The award, regarded as architecture’s highest accolade, celebrates the best of new British architecture.
The Maggie’s centre, based at Gartnavel Hospital, was designed by architects at the Office for Metropolitan Architecture (OMA), which was also short-listed for the New Court Rothschild Bank in London.
Ellen van Loon, the architect for the Maggie’s project, said she was “amazed” to be competing against the Olympic Stadium.
“Hospitals can be terrible environments for cancer patients so we wanted to design somewhere which gave them a lot of psychological support by giving a sense of home. Because it was in an urban setting without a tree in sight, we also wanted to create a sense of something green.”
Rem Koolhaas, who founded OMA, had known Maggie Keswick-Jencks – after whom the Maggie’s centres are named –since the 1960s.
The building was designed to fulfil the remit of all Maggie centres, which is to create a comfortable “safe haven” for practical and emotional support for people with cancer, and their relatives, away from the restrictions of a hospital ward setting.
Located in the old hospital car park, the centre is a distinctive “doughnut” shape which allows all the rooms to surround an internal landscaped garden. The area outside has been landscaped to give the impression of being in a “pavilion in the woods”.
There are no corridors or isolated rooms, but a series of interlocking spaces with a clever use of sliding walls to open and close areas, offering flexibility.

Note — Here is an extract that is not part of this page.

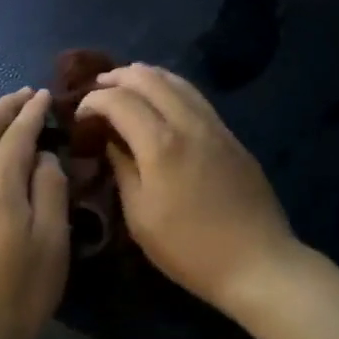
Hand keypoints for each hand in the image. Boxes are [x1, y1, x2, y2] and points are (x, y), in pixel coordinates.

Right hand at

The competition organisers said the plan “looks haphazard, even chaotic, and there is a medley of different spaces and materials, but this is a masterful composition of highly efficient spaces.”

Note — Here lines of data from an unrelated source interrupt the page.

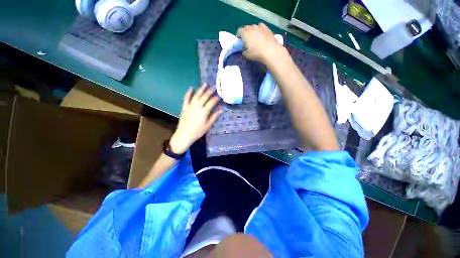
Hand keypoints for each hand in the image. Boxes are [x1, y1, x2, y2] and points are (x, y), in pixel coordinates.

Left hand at [169, 83, 220, 153]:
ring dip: (201, 89)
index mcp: (204, 112)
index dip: (216, 98)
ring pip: (196, 95)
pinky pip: (186, 98)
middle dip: (210, 91)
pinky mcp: (184, 107)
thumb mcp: (208, 125)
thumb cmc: (198, 131)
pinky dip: (188, 93)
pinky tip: (191, 88)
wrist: (184, 135)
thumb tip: (221, 110)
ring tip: (205, 84)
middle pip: (204, 97)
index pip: (211, 102)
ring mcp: (190, 106)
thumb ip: (214, 116)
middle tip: (214, 88)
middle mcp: (197, 107)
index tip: (220, 96)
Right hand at [237, 23, 286, 64]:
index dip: (239, 35)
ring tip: (254, 37)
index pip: (239, 31)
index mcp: (245, 34)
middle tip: (247, 40)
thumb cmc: (257, 53)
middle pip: (246, 28)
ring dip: (252, 30)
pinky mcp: (267, 28)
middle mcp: (251, 28)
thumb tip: (243, 52)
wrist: (270, 50)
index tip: (240, 40)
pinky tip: (261, 34)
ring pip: (253, 26)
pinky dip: (259, 29)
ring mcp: (259, 27)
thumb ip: (244, 53)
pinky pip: (261, 26)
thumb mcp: (247, 56)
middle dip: (245, 32)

Lily Jencks, Ms Keswick-Jencks’s daughter, was the landscape designer on the project.
RIBA president Angela Brady said all the short-listed buildings were eye-catching both to users and the public.
“The annual RIBA Stirling Prize celebrates architectural excellence and this year we have an incredibly strong list of contenders.
“Every building not only works beautifully from within but has a superb relationship with its surroundings, with a strong interplay between the two. They don’t shout ‘look at me’ and even the tallest building, New Court in the City of London, has created good views for passing pedestrians, meeting the challenge of delivering good urban design in an historic area.”
Maggie’s chief executive Laura Lee said: ‘We are delighted that Maggie’s Gartnavel has been short-listed for the Stirling.”
The winner will be announced on 13 October.